John G is a homeless addict who has become Dana's patient. He begins to stalk her and menace the family. When he threatens Alex with a knife Jake snaps. Driven to breaking point by fear and desperation, Jake agrees to the terrifying action suggested by Phil, an Italian-American from Jake's old neighbourhood, and suddenly Jake's glittering career and all he has worked so hard to achieve is threatened when he is arrested for murder.
- From the inner front cover.
FIRST SENTENCE: October 14, A prominent Manhattan lawyer was arrested yesterday and charged with killing a homeless man on the Upper West Side.
MEMORABLE MOMENT: Life in the office is already going back to normal. Bills will be sent, phone calls will be returned, motions will be answered. And after ten years at this firm, Jake realizes he doesn't have anyone who's enough of a friend to even call his family for him.

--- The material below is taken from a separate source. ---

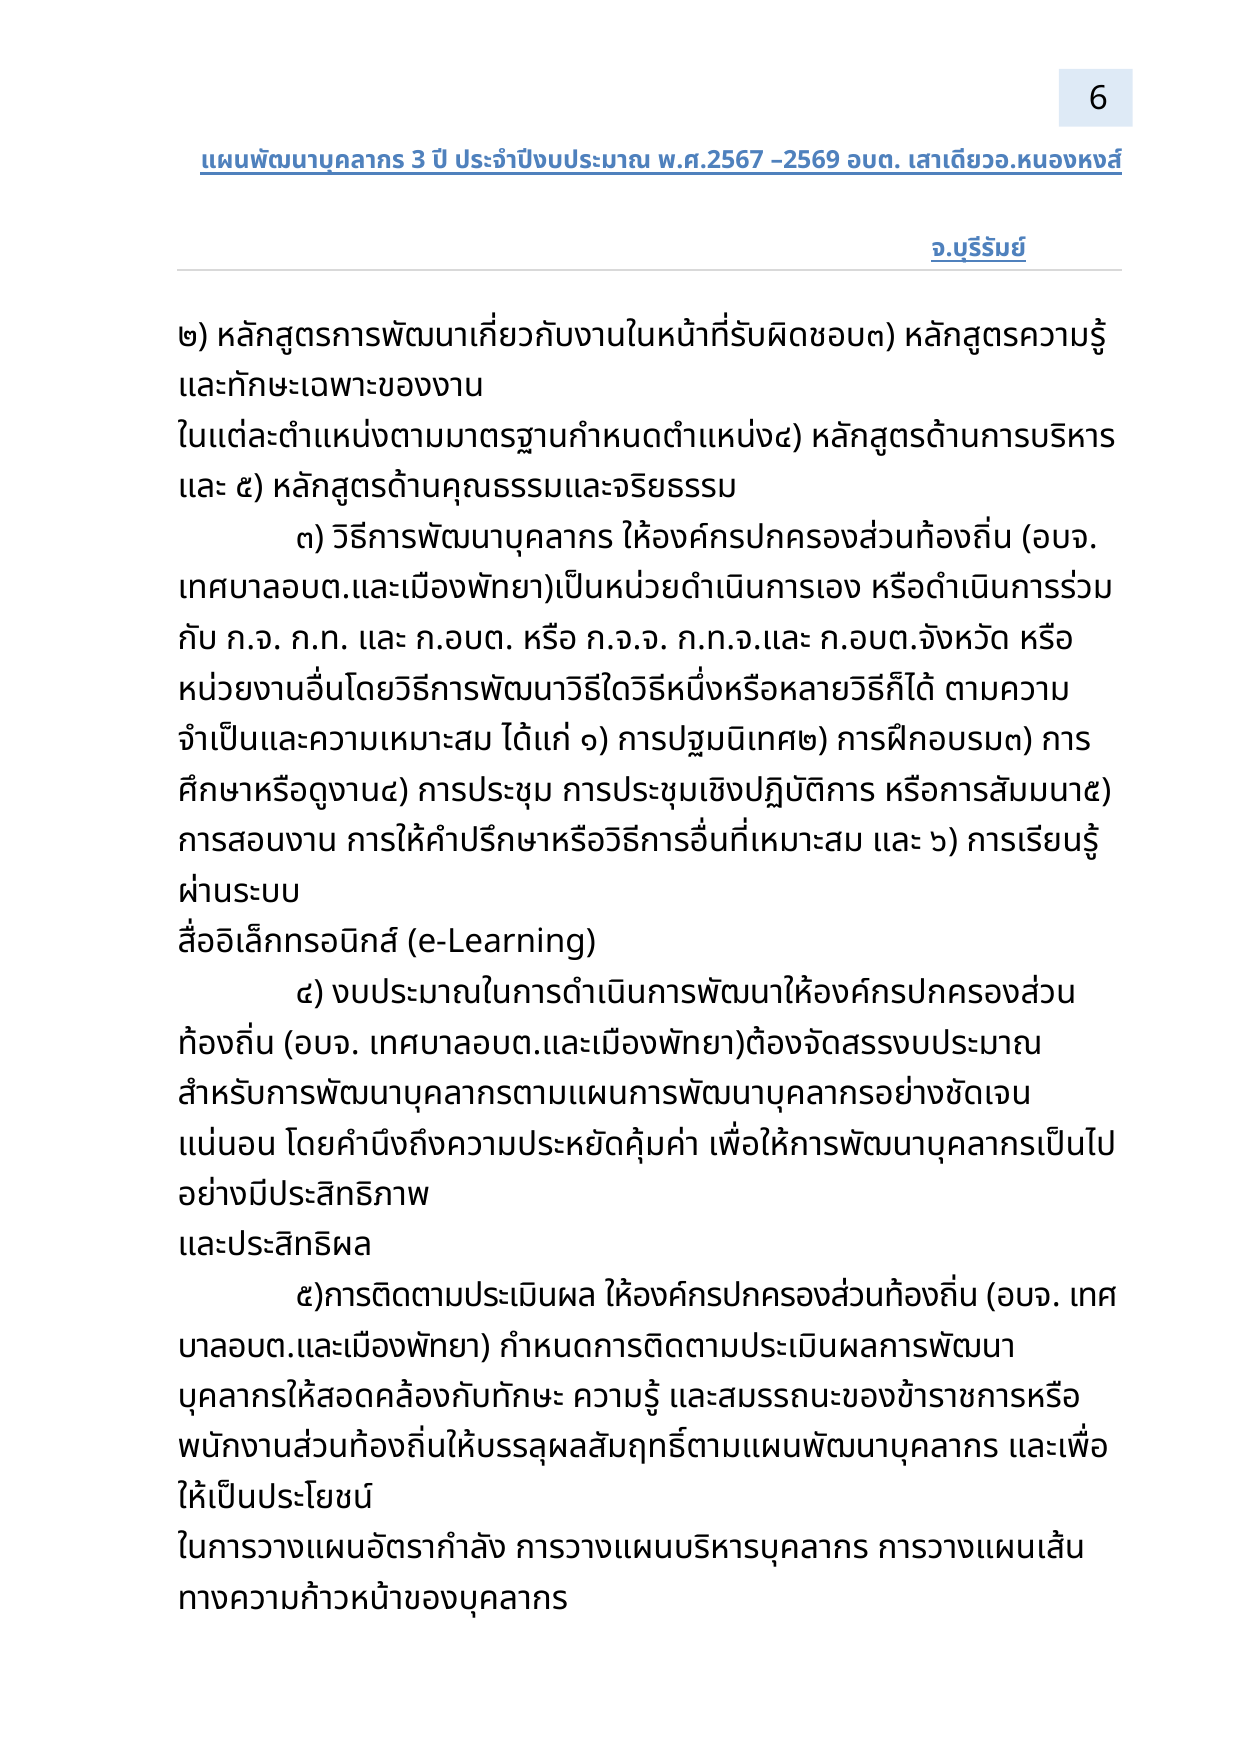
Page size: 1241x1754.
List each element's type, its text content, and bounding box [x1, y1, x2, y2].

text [177, 310, 1122, 513]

I have very mixed feelings about this novel as though I found it to be very well written on the one hand, it was badly written and unbelievable on the other. Easy to read and yet, at the same time, difficult due to it's overuse of American legal terms, abbreviations (BQE?) and so called 'black street culture' slang that I'm sure many Americans wouldn't understand let alone someone (like myself) from another country.
The characters were also of a mixed variety. The character of John G being superbly written - his gradual descent into madness and his search for help being second to none as was the portrayal of the hideous Phil Cardi, a truly awful individual who, sad to say, was all too believable as a racist. Whilst, on the other hand, you had the totally unbelievable Jake Schiff - how any lawyer of his supposed standing could be so naively gullible is beyond me.
As for the plot itself? Average at best and weak and predictable at worst with the author not making nearly enough use of Dana Schiff - at just under 400 pages it is over long.
The Intruder was purchased as ex-library stock.